(Extracted page text data)
= = =
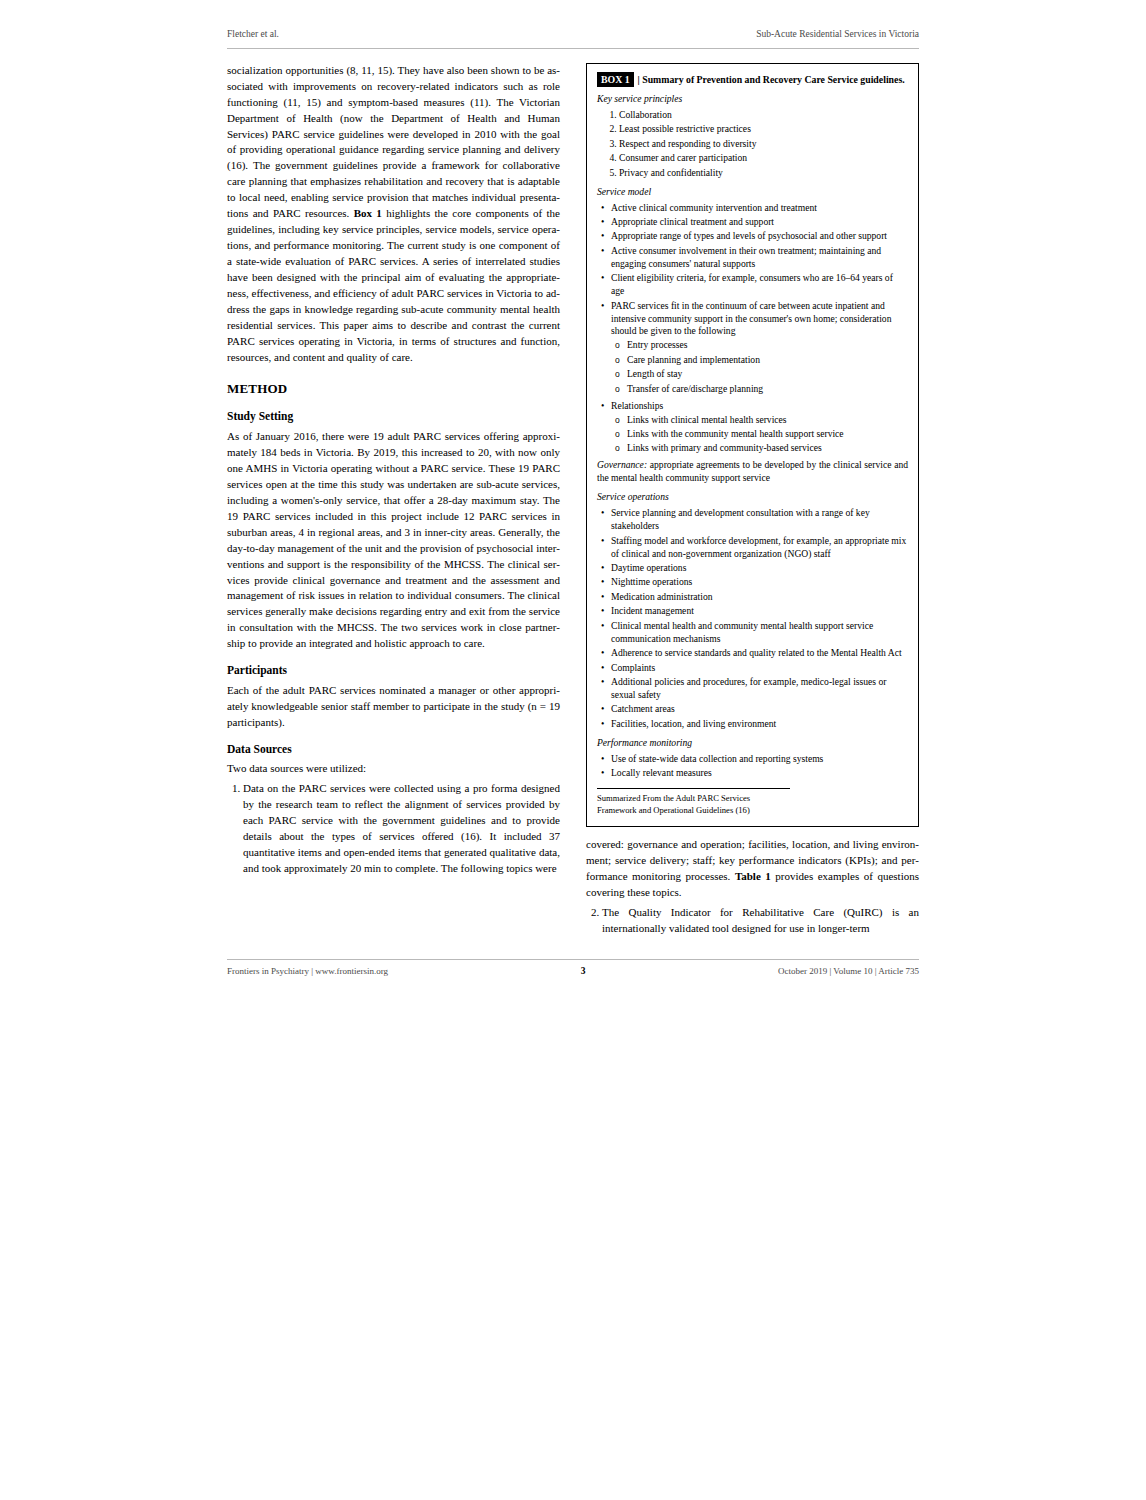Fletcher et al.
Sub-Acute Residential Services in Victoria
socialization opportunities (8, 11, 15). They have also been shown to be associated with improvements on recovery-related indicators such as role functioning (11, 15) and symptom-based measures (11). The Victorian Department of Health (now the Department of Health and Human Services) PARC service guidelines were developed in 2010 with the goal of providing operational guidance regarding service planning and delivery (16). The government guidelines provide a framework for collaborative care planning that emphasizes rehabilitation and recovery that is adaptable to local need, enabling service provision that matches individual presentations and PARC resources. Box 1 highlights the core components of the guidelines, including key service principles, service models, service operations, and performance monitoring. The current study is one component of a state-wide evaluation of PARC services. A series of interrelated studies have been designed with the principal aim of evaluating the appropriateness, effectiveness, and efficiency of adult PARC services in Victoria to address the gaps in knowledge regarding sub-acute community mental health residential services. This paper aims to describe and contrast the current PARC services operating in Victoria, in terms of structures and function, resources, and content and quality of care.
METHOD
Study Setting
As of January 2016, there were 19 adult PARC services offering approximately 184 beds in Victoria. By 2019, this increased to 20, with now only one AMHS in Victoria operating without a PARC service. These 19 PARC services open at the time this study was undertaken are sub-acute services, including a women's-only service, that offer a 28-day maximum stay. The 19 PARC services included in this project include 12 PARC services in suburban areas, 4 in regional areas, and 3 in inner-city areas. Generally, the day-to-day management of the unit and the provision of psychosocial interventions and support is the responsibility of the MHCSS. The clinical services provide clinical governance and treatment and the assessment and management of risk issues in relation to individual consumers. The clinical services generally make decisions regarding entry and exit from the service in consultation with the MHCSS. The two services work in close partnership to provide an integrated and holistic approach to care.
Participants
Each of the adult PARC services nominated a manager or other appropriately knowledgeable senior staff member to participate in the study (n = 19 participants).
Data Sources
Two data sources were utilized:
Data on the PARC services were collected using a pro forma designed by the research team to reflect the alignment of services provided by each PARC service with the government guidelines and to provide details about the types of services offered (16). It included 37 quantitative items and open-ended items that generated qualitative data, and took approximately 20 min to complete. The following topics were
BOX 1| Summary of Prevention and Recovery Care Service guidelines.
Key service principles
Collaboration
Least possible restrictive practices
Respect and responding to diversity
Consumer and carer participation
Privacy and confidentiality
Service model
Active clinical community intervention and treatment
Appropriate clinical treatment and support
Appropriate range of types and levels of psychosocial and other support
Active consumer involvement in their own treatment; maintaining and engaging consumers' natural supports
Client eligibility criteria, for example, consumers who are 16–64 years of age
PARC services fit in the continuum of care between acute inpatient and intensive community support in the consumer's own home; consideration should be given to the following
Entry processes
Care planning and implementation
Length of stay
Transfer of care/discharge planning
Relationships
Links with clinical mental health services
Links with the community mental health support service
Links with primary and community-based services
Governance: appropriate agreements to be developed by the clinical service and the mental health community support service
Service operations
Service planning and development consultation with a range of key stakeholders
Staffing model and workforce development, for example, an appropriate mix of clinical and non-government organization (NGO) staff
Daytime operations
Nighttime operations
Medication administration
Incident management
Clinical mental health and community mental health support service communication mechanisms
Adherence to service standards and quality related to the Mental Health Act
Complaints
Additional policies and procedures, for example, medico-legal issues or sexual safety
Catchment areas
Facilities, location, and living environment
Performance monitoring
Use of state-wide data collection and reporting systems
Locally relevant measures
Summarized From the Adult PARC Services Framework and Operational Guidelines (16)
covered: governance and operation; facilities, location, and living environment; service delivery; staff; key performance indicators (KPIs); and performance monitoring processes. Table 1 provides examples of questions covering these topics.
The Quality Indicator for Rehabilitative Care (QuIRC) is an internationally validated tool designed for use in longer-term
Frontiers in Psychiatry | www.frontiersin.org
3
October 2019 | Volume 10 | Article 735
= = =
#### Exercise instructions
Taking the entries above, restate exactly those lines that fall between the line with "BOX 1| Summary" and the line with "Summarized From the", keeping both of those lines too.

#### Task result
BOX 1| Summary of Prevention and Recovery Care Service guidelines.
Key service principles
Collaboration
Least possible restrictive practices
Respect and responding to diversity
Consumer and carer participation
Privacy and confidentiality
Service model
Active clinical community intervention and treatment
Appropriate clinical treatment and support
Appropriate range of types and levels of psychosocial and other support
Active consumer involvement in their own treatment; maintaining and engaging consumers' natural supports
Client eligibility criteria, for example, consumers who are 16–64 years of age
PARC services fit in the continuum of care between acute inpatient and intensive community support in the consumer's own home; consideration should be given to the following
Entry processes
Care planning and implementation
Length of stay
Transfer of care/discharge planning
Relationships
Links with clinical mental health services
Links with the community mental health support service
Links with primary and community-based services
Governance: appropriate agreements to be developed by the clinical service and the mental health community support service
Service operations
Service planning and development consultation with a range of key stakeholders
Staffing model and workforce development, for example, an appropriate mix of clinical and non-government organization (NGO) staff
Daytime operations
Nighttime operations
Medication administration
Incident management
Clinical mental health and community mental health support service communication mechanisms
Adherence to service standards and quality related to the Mental Health Act
Complaints
Additional policies and procedures, for example, medico-legal issues or sexual safety
Catchment areas
Facilities, location, and living environment
Performance monitoring
Use of state-wide data collection and reporting systems
Locally relevant measures
Summarized From the Adult PARC Services Framework and Operational Guidelines (16)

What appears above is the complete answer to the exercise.